The joy is palpable.
The love between a child and a caring parent is perhaps the purest form of love on Earth. In fact, research shows that for people with children, parental love is indeed the most intense, and of course, a child's first bond of love is almost always with its mother and father. But even in the world of healthy attachments and strong family bonds, a viral video from a mom named Tisa takes the cake.
In 2021, Tisa shared a compilation of highlights showing her son's reaction at daycare pickup over five years' time, and it's seriously the most precious thing ever.
Now that's a boy who adores his mama and also has an adorable sense of enthusiasm.
Some new parents may worry that sending their child to daycare will negatively affect their child's attachment to them, but according to psychologist Noam Shpancer Ph.D, that worry is unfounded as long as the family environment is healthy at home.
"Available data indicate that, for most children, parental attachment processes are not disrupted by daycare participation," Shpancer noted in a 2017 article for Psychology Today. "Home variables, such as maternal sensitivity, are the strongest predictors of parent-child attachment, even for daycare children."
Clearly, this kiddo's parent-child attachment hasn't suffered from being in daycare. Research also shows what common sense should also tell us—the quality of daycare matters.

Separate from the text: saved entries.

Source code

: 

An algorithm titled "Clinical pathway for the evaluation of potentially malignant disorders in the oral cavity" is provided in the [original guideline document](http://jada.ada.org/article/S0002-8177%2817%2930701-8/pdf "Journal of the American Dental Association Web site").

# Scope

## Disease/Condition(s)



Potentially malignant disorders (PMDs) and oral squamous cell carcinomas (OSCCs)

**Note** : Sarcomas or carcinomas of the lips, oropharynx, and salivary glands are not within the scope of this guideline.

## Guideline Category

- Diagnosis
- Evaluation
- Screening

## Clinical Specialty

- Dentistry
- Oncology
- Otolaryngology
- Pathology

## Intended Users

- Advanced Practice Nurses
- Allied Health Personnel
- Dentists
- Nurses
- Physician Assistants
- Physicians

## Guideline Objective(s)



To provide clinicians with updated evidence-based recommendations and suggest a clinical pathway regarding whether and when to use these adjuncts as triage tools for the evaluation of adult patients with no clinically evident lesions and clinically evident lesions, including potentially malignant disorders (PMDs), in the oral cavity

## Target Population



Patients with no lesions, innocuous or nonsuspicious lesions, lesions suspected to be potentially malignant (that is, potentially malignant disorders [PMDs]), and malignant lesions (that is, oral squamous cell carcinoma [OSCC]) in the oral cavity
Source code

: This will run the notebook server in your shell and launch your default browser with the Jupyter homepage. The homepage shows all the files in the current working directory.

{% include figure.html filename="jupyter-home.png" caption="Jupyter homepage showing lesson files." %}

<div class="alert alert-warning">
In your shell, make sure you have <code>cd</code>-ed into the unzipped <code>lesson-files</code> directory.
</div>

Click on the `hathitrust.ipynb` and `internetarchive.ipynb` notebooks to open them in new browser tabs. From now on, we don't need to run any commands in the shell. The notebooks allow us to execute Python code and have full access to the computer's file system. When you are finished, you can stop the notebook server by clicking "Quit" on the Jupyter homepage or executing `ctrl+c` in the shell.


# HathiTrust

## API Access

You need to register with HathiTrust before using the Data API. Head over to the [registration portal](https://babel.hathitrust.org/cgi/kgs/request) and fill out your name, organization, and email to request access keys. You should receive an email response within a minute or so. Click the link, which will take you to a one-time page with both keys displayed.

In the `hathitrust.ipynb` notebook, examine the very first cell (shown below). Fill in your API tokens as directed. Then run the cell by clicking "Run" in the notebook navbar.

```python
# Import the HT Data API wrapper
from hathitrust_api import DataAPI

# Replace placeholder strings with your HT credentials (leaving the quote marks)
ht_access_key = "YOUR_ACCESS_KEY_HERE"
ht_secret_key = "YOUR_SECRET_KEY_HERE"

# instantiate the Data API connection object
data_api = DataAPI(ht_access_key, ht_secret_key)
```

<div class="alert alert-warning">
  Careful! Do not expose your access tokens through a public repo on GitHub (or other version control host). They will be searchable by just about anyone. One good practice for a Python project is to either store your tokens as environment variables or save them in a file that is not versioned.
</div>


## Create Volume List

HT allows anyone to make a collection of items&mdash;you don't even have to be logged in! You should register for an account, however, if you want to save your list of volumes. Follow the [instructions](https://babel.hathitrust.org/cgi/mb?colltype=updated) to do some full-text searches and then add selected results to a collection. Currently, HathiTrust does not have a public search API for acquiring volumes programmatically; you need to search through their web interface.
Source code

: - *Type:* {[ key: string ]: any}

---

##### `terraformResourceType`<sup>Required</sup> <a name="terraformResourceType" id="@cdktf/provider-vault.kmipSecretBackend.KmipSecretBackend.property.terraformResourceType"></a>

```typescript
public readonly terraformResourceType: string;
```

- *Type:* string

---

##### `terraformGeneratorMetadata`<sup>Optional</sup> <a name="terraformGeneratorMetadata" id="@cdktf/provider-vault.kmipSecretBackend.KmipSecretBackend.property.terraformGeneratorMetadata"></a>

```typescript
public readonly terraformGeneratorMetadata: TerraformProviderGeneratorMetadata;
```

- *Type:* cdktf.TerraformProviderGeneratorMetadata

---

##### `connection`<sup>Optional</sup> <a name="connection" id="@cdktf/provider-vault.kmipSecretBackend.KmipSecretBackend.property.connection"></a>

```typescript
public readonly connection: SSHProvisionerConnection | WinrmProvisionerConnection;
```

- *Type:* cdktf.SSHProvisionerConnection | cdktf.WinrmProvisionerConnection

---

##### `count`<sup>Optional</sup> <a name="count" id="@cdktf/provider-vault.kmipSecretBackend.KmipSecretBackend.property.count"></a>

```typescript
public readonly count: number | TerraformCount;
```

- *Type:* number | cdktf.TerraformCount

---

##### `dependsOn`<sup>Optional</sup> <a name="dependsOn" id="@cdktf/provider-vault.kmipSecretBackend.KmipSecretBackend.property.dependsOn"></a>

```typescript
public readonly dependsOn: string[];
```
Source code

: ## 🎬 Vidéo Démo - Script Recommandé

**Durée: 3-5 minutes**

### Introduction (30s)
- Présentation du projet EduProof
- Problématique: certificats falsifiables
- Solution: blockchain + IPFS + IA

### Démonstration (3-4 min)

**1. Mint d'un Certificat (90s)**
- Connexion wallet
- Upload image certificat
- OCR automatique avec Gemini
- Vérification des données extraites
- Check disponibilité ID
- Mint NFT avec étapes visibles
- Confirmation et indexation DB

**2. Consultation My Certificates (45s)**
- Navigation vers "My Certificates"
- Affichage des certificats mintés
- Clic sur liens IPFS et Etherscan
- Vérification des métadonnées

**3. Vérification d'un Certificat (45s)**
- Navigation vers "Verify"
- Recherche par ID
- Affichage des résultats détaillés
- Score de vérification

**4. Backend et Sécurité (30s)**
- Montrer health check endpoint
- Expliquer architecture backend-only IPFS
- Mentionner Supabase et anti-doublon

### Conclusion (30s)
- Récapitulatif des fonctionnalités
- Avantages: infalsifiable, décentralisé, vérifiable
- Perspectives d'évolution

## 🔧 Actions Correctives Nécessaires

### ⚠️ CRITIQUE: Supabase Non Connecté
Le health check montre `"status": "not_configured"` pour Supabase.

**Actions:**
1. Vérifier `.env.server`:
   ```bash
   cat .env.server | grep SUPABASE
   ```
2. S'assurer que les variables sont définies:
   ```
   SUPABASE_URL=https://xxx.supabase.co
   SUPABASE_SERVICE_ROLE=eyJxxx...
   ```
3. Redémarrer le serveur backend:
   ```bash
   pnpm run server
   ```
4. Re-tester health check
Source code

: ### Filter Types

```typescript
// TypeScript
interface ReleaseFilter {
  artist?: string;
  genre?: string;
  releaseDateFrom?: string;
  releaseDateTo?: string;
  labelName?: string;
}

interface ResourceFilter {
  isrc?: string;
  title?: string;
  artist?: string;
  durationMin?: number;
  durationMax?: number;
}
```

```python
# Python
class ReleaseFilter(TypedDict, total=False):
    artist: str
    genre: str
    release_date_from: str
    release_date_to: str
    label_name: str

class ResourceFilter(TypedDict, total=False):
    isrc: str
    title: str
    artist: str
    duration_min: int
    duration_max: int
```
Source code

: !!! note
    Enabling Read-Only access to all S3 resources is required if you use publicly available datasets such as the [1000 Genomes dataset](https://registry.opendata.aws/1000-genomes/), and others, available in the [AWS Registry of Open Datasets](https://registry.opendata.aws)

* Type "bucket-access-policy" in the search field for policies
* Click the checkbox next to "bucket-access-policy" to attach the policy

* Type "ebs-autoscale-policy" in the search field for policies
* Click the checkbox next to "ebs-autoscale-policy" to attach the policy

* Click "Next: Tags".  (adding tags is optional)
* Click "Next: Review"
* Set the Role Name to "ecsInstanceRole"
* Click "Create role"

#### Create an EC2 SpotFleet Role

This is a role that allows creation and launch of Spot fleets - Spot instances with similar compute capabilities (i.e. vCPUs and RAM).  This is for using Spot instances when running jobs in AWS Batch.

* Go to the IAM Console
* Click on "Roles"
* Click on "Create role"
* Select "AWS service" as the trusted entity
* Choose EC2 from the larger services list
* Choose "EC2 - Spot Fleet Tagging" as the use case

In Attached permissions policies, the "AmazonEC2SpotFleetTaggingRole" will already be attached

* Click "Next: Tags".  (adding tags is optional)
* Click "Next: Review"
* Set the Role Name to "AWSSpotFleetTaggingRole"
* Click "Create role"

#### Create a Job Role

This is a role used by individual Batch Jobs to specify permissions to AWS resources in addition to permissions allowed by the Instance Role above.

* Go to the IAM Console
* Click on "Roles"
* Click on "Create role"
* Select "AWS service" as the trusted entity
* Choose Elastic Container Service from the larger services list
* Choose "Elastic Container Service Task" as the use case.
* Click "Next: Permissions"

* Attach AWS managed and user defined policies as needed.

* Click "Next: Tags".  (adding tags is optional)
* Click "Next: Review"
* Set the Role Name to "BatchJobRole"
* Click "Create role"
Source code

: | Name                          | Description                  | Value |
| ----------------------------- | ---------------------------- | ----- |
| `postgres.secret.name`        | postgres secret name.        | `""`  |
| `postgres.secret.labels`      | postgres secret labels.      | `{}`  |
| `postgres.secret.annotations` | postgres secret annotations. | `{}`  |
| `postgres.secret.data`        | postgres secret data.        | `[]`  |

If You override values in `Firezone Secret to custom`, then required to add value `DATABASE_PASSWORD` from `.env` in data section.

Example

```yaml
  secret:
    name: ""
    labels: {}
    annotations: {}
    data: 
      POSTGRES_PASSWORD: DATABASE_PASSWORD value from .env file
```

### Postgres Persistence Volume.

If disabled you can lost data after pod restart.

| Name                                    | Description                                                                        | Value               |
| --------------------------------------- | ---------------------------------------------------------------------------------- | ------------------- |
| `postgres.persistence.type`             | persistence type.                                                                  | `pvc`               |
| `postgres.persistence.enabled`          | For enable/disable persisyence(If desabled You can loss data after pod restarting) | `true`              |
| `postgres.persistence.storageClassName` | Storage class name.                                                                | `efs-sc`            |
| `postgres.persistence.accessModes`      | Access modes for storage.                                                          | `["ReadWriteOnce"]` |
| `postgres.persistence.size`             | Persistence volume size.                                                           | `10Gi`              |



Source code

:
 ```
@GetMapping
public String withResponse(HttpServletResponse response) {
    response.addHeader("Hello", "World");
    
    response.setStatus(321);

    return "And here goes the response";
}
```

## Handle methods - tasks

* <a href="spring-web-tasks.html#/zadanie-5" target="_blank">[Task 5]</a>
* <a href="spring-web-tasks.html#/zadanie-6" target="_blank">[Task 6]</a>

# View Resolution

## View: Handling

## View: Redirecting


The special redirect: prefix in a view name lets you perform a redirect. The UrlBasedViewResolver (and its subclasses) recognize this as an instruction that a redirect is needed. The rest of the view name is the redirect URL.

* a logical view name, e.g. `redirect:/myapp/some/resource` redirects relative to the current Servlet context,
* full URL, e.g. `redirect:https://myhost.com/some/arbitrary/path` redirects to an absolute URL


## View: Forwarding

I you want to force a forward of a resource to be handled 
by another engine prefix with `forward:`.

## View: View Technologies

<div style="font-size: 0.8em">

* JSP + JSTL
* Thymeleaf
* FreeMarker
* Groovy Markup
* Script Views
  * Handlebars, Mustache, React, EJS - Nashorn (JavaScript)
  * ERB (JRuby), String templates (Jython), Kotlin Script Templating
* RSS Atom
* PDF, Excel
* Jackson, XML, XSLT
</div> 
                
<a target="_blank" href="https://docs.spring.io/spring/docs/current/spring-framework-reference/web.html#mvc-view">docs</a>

Unfortunately, quality daycare can be prohibitively expensive, which is why the proposed affordable childcare provisions in former President Joe Biden's 2021 Build Back Better plan were a huge deal during his administration. Millions of parents have to work to support their families, and middle-class American families spent an average of 14% of their income on childcare in 2021—double what the limit was under the Build Back Better framework. In 2025, that number has ballooned to 22% according to Care.com's annual Cost for Care Report.
The U.S. remains an outlier in this area. According to The New York Times in 2021, other wealthy nations contribute an average of $14,000 per year for a toddler's child care costs, while the U.S. contributes merely $500. In 2024, Statista revealed that U.S. couples with two children must spend 20% of their disposable income on childcare, while single parents spend 37%, according to data gathered in 2022 from the OECD.

In comparison, in Switzerland, the second most expensive OECD country in the world, single parents must contribute only 18% of their income if working full-time. It's a huge difference, no matter how you look at it, and in 2023, former U.S. Treasury Secretary Janet Yellen called the state of childcare in the U.S. a "broken market."
The virtues of stay-at-home motherhood versus working motherhood have been debated for decades, but no one can deny that childcare should be high-quality and affordable, whether a parent chooses to work or has to work. Personally, I was able to and chose to stay home during my kids' early childhoods, but I would be thrilled for my tax dollars to go toward helping all families get the support and childcare they need to make their individual situations work.

At any rate, we love seeing kiddos loving on their mamas, especially ones with infectious grins and delight-filled squeals. Thanks for capturing your sweet boy's joy and sharing it with the rest of us, Tisa. You brought smiles to so many faces and relief to many fellow daycare moms' hearts.